Vorrede zur Vierten Auflage

Als meine »Läuschen un Rimels« vor mehren Jahren in ihrer ersten Auflage erschienen, konnte ich nicht ahnen, daß sie einen größeren Leserkreis sich gewinnen würden, sie waren, wie sie auf Anraten von nahestehenden Freunden in den Druck gegeben wurden, zunächst auch nur für diese bestimmt, und deshalb mußte ich Sorge tragen, grade diesen, die mich größtenteils nachbarlich umwohnten, so viel als möglich, leicht verständlich zu werden. Ich glaubte dies am besten zu erreichen, wenn ich mit den vorhandenen Schriftzeichen des hochdeutschen Alphabets die plattdeutschen Töne meiner Landschaft nachzubilden suchte und nebenbei zugunsten des Auges beim Lesen der hochdeutschen Schreibart in den verwandten Wörtern mich anschlösse, selbst in den Eigentümlichkeiten, die man oft und mit Recht getadelt hat. Ich nahm daher z.B. das dehnende »h« und »e« in meine Orthographie auf. Diese Art der Ausführung ist von Freunden mit nachsichtsvoller Schonung und freundlicher Berücksichtigung der naheliegenden Schwierigkeiten, von Feinden mit großer Strenge und eigensüchtiger Petulanz gerügt worden; ich bin beiden dankbar und habe zu meiner Entschuldigung nur die ursprüngliche Bestimmung dieser Gedichte anzuführen sowie auch daß ich den plötzlichen Aufschwung einer neu-plattdeutschen Literatur bei dem Erscheinen meiner ersten Versuche nicht ahnen konnte.

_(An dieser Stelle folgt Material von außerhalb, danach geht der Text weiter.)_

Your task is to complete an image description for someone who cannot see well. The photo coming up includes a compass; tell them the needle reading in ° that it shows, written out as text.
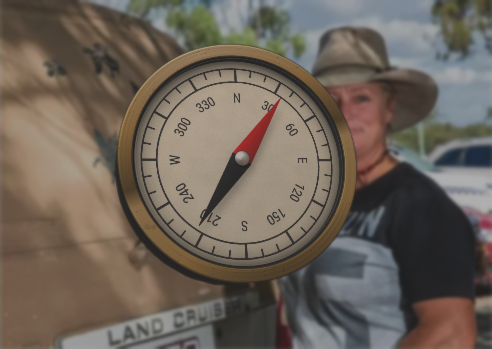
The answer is 35 °
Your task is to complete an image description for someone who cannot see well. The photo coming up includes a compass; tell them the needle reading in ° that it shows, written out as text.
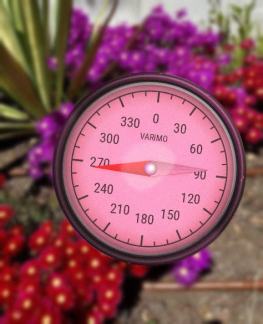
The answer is 265 °
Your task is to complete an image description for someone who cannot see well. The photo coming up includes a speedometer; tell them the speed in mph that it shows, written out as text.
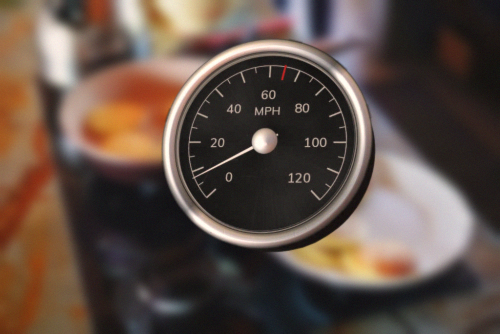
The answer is 7.5 mph
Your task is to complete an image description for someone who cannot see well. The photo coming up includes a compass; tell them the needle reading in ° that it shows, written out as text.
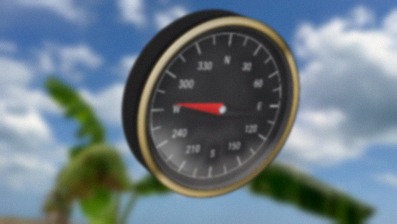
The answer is 277.5 °
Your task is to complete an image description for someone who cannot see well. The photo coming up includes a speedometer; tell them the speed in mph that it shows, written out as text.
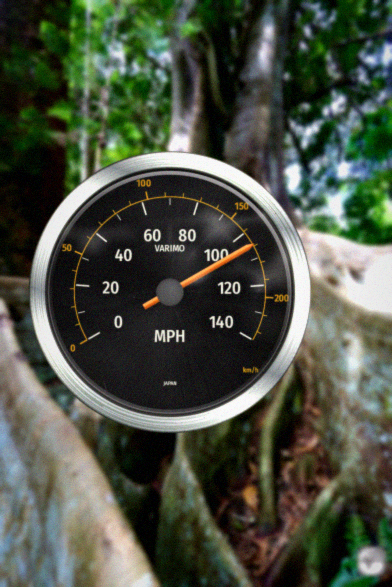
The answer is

Gewiß ist das allgemein ausgesprochene Verlangen nach einer durchgreifenden plattdeutschen Orthographie ein durchaus berechtigtes, aber wer nur zwei oder drei neuerschienene plattdeutsche literarische Erzeugnisse miteinander vergleichen will, wird die vorläufige Unmöglichkeit einer Vereinigung aller dieser divergierenden Dialekte in dem Brennpunkte einer Schreibart leicht einsehen. Mehr oder weniger hat bisher jeder plattdeutsche Schriftsteller uns in seiner Darstellung nur ein Bild seines engbegrenzten heimatlichen Idioms dargeboten, und wie verschieden diese einzelnen Dialekte [10] sind und sein müssen, wird man leicht einsehen, wenn man bedenkt, daß der plattdeutschen Sprache seit ungefähr zweihundert Jahren das gemeinsame Band einer Schriftsprache mangelt, daß in dieser Zeit die Pflege der Sprache nicht dem gebildeten Teile der Bevölkerung, sondern hauptsächlich der arbeitenden Klasse anvertraut war, wodurch allerdings wohl die Naturwüchsigkeit und Originalität erhalten, aber auch Regel- und Geschmacklosigkeit Tür und Tor geöffnet wurde.

Ohne auf Kosten anderer sc. eine offenbare Ungerechtigkeit zu begehen, kann man nun nicht annehmen, daß ein oder der andere niederdeutsche Volksstamm die Pflege der plattdeutschen Sprache mit besonderer Sorgfalt und hervorragendem Glücke geübt habe und daß die Eigentümlichkeiten und Vorzüge der Sprache in seinem Idiom vorzugsweise zur Anschauung kämen; jeder hat etwas und keiner hat alles. Es ist daher auch ein vergebliches Mühen, wenn ein plattdeutscher Schriftsteller sein Idiom als das vorzüglichere den übrigen Volksstämmen oktroyieren will, wenn er sich an seinen Schreibtisch setzt und aus seinen vielleicht höchst einseitigen Werken allgemeine Regeln für die Sprache aufstellt; mit einem peremtorischen »sic!« ist da nicht geholfen. Eine solche auf der Studierstube gemachte Sprache hat kein Fleisch und Blut, sie hat kein Leben; und könnte ihr dies künstlich eingeblasen werden und gäben die übrigen Idiome ihre Rechte einseitig auf, so wär's das größte Unglück für die Sprache, es wäre ein selbstmörderischer Akt zugunsten einer höchst zweifelhaften Autorität.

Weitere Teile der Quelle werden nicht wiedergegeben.